I've been doing lots of work behind the scenes on substudy lately, laying the groundwork for a more serious project.
Some highlights:
- substudy and subtitles-rs have been merged. I've merged substudy with my "Rust subtitle utilities" project. (This includes things like a vobsub2png converter, and some very preliminary work on subtitle OCR.) You can find the combined code here on GitHub.
- Lots of library updates. A lot of the subtitles-rs and substudy code was relying on older libraries. I've gone through and updated almost everything to the latest libraries, with the exclusion of the "nom" binary format parser, which is going to be trickier. In particular, error-message handling has undergone a big overhaul.
- Working on an aligned media format. Recently, davidzweig proposed a common library for working with aligned media. I spent a couple of weekends working on a proposed file format that would allow aligning videos, subtitles, audiobooks, regular ebooks, and many other kinds of media. I put together a proposal here. However, after speaking with davidzweig, he doesn't seem to be interested in formats which support "baseTrack" (which I'll explain below), but he is instead interested in formats that are 100% focused on short, aligned sections. Unfortunately, substudy really needs a more general format than that.
"baseTrack": Because I want to build a media player, and not just a "sentences" toolAs I've mentioned before, the current version of substudy works great at the beginner level, when almost
everything is new and unfamiliar. But I've noticed that at more advanced levels, I might prefer to watch an episode normally, and to only make 20 cards from the most interesting sentences.

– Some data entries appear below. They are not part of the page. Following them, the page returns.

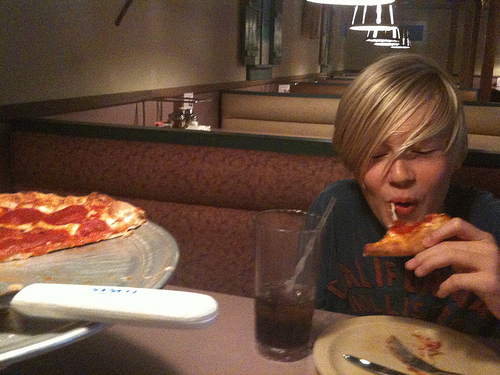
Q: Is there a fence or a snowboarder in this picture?
A: No, there are no fences or snowboarders.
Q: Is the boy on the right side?
A: Yes, the boy is on the right of the image.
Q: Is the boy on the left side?
A: No, the boy is on the right of the image.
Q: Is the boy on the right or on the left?
A: The boy is on the right of the image.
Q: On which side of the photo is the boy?
A: The boy is on the right of the image.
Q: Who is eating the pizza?
A: The boy is eating the pizza.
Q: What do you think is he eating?
A: The boy is eating a pizza.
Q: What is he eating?
A: The boy is eating a pizza.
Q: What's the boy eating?
A: The boy is eating a pizza.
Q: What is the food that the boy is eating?
A: The food is a pizza.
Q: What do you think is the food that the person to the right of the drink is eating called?
A: The food is a pizza.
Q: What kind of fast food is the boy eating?
A: The boy is eating a pizza.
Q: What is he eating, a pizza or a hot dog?
A: The boy is eating a pizza.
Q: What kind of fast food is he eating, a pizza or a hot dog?
A: The boy is eating a pizza.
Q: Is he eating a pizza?
A: Yes, the boy is eating a pizza.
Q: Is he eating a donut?
A: No, the boy is eating a pizza.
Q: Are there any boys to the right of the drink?
A: Yes, there is a boy to the right of the drink.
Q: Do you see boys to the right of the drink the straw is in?
A: Yes, there is a boy to the right of the drink.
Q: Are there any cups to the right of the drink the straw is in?
A: No, there is a boy to the right of the drink.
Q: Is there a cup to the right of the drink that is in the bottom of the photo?
A: No, there is a boy to the right of the drink.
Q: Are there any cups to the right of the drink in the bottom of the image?
A: No, there is a boy to the right of the drink.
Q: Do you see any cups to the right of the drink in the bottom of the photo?
A: No, there is a boy to the right of the drink.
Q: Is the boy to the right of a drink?
A: Yes, the boy is to the right of a drink.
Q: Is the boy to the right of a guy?
A: No, the boy is to the right of a drink.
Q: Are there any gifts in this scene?
A: No, there are no gifts.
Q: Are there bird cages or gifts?
A: No, there are no gifts or bird cages.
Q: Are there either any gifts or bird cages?
A: No, there are no gifts or bird cages.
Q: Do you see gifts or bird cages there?
A: No, there are no gifts or bird cages.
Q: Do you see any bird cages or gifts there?
A: No, there are no gifts or bird cages.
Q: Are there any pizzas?
A: Yes, there is a pizza.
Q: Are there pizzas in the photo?
A: Yes, there is a pizza.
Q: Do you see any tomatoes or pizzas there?
A: Yes, there is a pizza.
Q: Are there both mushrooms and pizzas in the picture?
A: No, there is a pizza but no mushrooms.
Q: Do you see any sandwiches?
A: No, there are no sandwiches.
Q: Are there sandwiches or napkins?
A: No, there are no sandwiches or napkins.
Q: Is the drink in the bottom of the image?
A: Yes, the drink is in the bottom of the image.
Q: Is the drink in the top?
A: No, the drink is in the bottom of the image.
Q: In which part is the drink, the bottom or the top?
A: The drink is in the bottom of the image.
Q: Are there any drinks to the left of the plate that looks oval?
A: Yes, there is a drink to the left of the plate.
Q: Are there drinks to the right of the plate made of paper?
A: No, the drink is to the left of the plate.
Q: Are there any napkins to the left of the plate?
A: No, there is a drink to the left of the plate.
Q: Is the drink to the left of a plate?
A: Yes, the drink is to the left of a plate.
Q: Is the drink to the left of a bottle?
A: No, the drink is to the left of a plate.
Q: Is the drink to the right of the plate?
A: No, the drink is to the left of the plate.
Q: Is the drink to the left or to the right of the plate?
A: The drink is to the left of the plate.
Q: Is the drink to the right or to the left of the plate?
A: The drink is to the left of the plate.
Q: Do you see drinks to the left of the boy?
A: Yes, there is a drink to the left of the boy.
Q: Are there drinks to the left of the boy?
A: Yes, there is a drink to the left of the boy.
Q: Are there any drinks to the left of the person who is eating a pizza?
A: Yes, there is a drink to the left of the boy.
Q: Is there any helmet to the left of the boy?
A: No, there is a drink to the left of the boy.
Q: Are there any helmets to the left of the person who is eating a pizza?
A: No, there is a drink to the left of the boy.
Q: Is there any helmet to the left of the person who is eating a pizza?
A: No, there is a drink to the left of the boy.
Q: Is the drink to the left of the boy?
A: Yes, the drink is to the left of the boy.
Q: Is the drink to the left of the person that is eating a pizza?
A: Yes, the drink is to the left of the boy.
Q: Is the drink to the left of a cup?
A: No, the drink is to the left of the boy.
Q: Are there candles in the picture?
A: No, there are no candles.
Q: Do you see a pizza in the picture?
A: Yes, there is a pizza.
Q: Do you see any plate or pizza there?
A: Yes, there is a pizza.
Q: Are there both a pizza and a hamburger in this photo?
A: No, there is a pizza but no hamburgers.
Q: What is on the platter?
A: The pizza is on the platter.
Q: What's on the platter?
A: The pizza is on the platter.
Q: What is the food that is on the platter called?
A: The food is a pizza.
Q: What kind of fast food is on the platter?
A: The food is a pizza.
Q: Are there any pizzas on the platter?
A: Yes, there is a pizza on the platter.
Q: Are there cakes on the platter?
A: No, there is a pizza on the platter.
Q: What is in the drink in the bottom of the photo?
A: The straw is in the drink.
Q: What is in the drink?
A: The straw is in the drink.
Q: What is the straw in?
A: The straw is in the drink.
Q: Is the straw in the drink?
A: Yes, the straw is in the drink.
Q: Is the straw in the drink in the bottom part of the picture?
A: Yes, the straw is in the drink.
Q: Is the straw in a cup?
A: No, the straw is in the drink.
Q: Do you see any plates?
A: Yes, there is a plate.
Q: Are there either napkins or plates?
A: Yes, there is a plate.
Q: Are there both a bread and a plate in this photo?
A: No, there is a plate but no breads.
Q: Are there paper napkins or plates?
A: Yes, there is a paper plate.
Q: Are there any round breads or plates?
A: Yes, there is a round plate.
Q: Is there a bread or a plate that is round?
A: Yes, the plate is round.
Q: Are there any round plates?
A: Yes, there is a round plate.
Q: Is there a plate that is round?
A: Yes, there is a plate that is round.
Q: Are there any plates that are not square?
A: Yes, there is a round plate.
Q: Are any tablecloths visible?
A: No, there are no tablecloths.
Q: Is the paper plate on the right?
A: Yes, the plate is on the right of the image.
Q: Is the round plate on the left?
A: No, the plate is on the right of the image.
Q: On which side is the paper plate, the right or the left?
A: The plate is on the right of the image.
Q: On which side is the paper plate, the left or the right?
A: The plate is on the right of the image.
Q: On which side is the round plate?
A: The plate is on the right of the image.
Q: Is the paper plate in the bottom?
A: Yes, the plate is in the bottom of the image.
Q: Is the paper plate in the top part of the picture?
A: No, the plate is in the bottom of the image.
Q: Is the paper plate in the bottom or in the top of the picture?
A: The plate is in the bottom of the image.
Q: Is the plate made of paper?
A: Yes, the plate is made of paper.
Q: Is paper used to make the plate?
A: Yes, the plate is made of paper.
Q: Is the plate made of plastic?
A: No, the plate is made of paper.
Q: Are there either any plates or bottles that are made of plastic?
A: No, there is a plate but it is made of paper.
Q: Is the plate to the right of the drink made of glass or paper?
A: The plate is made of paper.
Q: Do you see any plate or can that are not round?
A: No, there is a plate but it is round.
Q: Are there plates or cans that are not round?
A: No, there is a plate but it is round.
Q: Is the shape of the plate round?
A: Yes, the plate is round.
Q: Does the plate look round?
A: Yes, the plate is round.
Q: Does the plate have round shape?
A: Yes, the plate is round.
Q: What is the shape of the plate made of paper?
A: The plate is round.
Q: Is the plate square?
A: No, the plate is round.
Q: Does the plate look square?
A: No, the plate is round.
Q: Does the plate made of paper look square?
A: No, the plate is round.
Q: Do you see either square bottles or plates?
A: No, there is a plate but it is round.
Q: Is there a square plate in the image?
A: No, there is a plate but it is round.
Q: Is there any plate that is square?
A: No, there is a plate but it is round.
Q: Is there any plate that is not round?
A: No, there is a plate but it is round.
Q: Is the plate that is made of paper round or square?
A: The plate is round.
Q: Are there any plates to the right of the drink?
A: Yes, there is a plate to the right of the drink.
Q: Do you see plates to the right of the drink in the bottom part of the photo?
A: Yes, there is a plate to the right of the drink.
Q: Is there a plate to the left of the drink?
A: No, the plate is to the right of the drink.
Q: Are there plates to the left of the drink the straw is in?
A: No, the plate is to the right of the drink.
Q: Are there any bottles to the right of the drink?
A: No, there is a plate to the right of the drink.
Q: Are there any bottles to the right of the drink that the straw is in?
A: No, there is a plate to the right of the drink.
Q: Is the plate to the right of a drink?
A: Yes, the plate is to the right of a drink.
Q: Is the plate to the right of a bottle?
A: No, the plate is to the right of a drink.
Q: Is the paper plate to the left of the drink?
A: No, the plate is to the right of the drink.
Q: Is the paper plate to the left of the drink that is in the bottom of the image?
A: No, the plate is to the right of the drink.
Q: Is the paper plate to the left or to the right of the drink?
A: The plate is to the right of the drink.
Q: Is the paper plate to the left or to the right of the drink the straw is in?
A: The plate is to the right of the drink.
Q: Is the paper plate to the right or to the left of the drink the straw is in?
A: The plate is to the right of the drink.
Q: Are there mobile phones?
A: No, there are no mobile phones.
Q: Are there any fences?
A: No, there are no fences.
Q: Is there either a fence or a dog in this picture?
A: No, there are no fences or dogs.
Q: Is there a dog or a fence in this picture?
A: No, there are no fences or dogs.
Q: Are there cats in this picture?
A: No, there are no cats.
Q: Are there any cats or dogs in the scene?
A: No, there are no cats or dogs.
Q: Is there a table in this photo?
A: Yes, there is a table.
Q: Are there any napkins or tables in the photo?
A: Yes, there is a table.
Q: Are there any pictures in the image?
A: No, there are no pictures.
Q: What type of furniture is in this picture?
A: The furniture is a table.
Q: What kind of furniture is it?
A: The piece of furniture is a table.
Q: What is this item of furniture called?
A: That is a table.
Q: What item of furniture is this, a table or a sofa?
A: That is a table.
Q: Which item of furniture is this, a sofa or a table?
A: That is a table.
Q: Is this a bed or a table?
A: This is a table.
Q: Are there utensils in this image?
A: Yes, there are utensils.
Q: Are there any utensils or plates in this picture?
A: Yes, there are utensils.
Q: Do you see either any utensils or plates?
A: Yes, there are utensils.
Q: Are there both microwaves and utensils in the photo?
A: No, there are utensils but no microwaves.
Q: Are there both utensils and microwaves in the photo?
A: No, there are utensils but no microwaves.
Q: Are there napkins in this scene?
A: No, there are no napkins.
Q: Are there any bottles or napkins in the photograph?
A: No, there are no napkins or bottles.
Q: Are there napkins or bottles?
A: No, there are no napkins or bottles.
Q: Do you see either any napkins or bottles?
A: No, there are no napkins or bottles.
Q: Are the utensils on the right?
A: Yes, the utensils are on the right of the image.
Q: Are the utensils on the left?
A: No, the utensils are on the right of the image.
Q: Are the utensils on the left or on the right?
A: The utensils are on the right of the image.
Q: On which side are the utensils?
A: The utensils are on the right of the image.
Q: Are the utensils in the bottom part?
A: Yes, the utensils are in the bottom of the image.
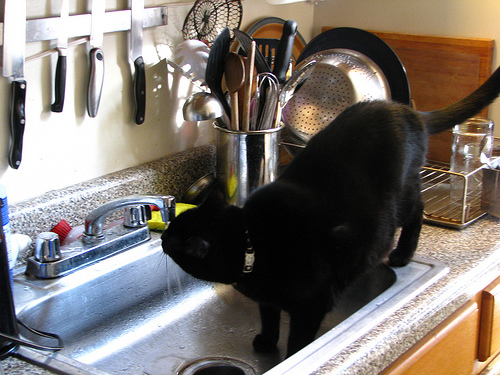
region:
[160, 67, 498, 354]
black cat standing in sink and drinking from faucet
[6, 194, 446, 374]
silver sink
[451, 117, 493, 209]
glass upside down in rack behind cat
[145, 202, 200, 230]
yellow sponge in the back corner of the sink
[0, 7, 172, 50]
magnetic bar on the wall that holds knives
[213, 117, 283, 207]
silver can that holds many items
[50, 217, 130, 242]
brush with red bristles behind faucet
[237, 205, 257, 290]
black collar with white clasp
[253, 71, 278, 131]
wire whisk in silver can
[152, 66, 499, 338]
a black cat in a sink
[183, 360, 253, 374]
drain in a sink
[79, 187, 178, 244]
arm of a faucet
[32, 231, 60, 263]
knob for a sink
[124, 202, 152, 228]
knob for a sink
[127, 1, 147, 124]
a knife on a magnetic rack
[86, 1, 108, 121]
a knife on a magnetic rack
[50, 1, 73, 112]
a knife on a magnetic rack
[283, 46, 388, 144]
a metal collander in a bowl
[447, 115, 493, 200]
a glass in a rack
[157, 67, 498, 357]
black cat inside kitchen sink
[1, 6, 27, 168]
knife hanging behind kitchen sink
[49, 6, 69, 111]
knife hanging behind kitchen sink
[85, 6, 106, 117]
knife hanging behind kitchen sink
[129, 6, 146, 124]
knife hanging behind kitchen sink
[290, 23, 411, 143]
black pan on dish rack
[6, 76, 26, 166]
knife with black handle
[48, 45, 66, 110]
knife with black handle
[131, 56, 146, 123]
knife with black handle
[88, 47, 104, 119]
knife with silver handle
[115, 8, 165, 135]
A big knife on the holder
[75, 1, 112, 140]
A big knife on the holder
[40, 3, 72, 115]
A big knife on the holder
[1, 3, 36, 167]
A big knife on the holder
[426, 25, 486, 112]
A wooden chopping board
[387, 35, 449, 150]
A wooden chopping board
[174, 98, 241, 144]
A silver serving spoon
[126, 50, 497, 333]
this is a cat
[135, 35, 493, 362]
the cat is black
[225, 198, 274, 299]
cat wearing a collar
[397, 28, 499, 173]
cat tail sticking out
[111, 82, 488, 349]
a cat in a sink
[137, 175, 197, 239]
yellow sponge on sink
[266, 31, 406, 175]
silver strainer next to sink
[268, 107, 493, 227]
silver dish dryer on counter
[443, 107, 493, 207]
clear glass in dish dryer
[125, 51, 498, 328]
A black cat drinking water from the sink faucet.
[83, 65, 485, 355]
Cat in the sink trying to drink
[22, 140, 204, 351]
Water coming out of the faucet for the black feline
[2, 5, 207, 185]
Knives on the wall on the magnetic holder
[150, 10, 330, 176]
Utensils in the utensil holder next to the sink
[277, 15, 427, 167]
Metal colander in the dish basket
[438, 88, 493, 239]
Clean glass in the dish basket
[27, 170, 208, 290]
Metal faucet on the sink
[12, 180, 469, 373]
Single large sink in the kitchen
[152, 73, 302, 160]
Metal ladle in the utensil holder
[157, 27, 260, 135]
Plastic spaghetti server in the utensil holder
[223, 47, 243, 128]
kitchen utensil by the sink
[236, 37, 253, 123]
kitchen utensil by the sink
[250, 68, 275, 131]
kitchen utensil by the sink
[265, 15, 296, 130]
kitchen utensil by the sink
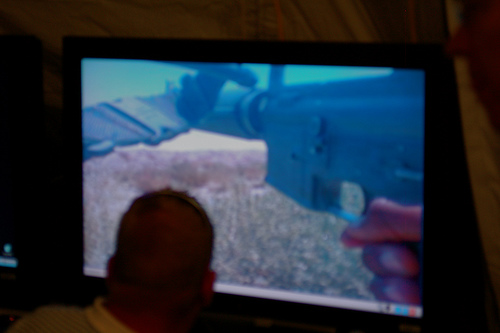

For this to work, I would need to combine a tool like substudy (or subs2srs) with a media player like
Lingo. Here's the example screen shot I posted earlier, which shows a primitive prototype of what this might look like:
Now, the actual input to a player could be an mp4 video file and some *.srt files, and that would work fine. But what if we wanted to use hunalign and Aneas to produce an audiobook with bilingual text? So I decided that we really need an "aligned media" format, which could specify both an optional media file, and one or more aligned sections of text. Here's an example what it might look like:
Code: Select all
{
"baseTrack": {
"type": "media",
"lang": "fr",
"file": "episode1.mp4"
},
"alignments": [
{
"span": [
10,
15.5
],
"tracks": [
{
"type": "html",
"lang": "fr",
"html": "<i>Jean & Luc:</i> On y va !"
},
{
"type": "html",
"lang": "en",
"html": "<i>Jean & Luc:</i> Let's go!"
}
]
}
]
}
You can find
more examples on GitHub.
For my purposes, the "baseTrack" portion of the file is really important. That's because I'm not just working with a heap of unrelated sentences, but I'm instead working with an actual media file. If we left out "baseTrack", and instead we gave each subtitle its own media file, then that would make it much harder to build tools which just played the episode straight through.
So this is why I'm going to pull out of the
common library effort and go off and do something slightly different: I want to focus on tools that focus on whole media files.
So what's the plan?Here are some ideas I'd like to pursue:
- Create an open source Rust library which reads and writes the "*.aligned/metadata.json" format.
- Create a second library which converts to and from the "*.aligned" media format. I'll initially start by re-using parts of substudy's input and output code.
- Create a sub/idx converter which can extra VobSub/MPEG-2 subtitles and turn them into PNGs. This might make it possible to do useful things with subtitles without OCRing them first.
- Look into adding support for Aeneas audio/text alignment, and hunalign text/text alignment, but only for people who have already installed those tools.
- Figure out how to store aligned subtitles in a database and make them searchable. Yay!
And of course, the goal would be to support all these different formats with substudy and a media player at some point. But that could take a while!
Anyway, if you're interested in the "aligned media" format, please let me know! Ideas and suggestions are very welcome, and I'd be happy to modify the format to make it work with a larger set of language learning tools.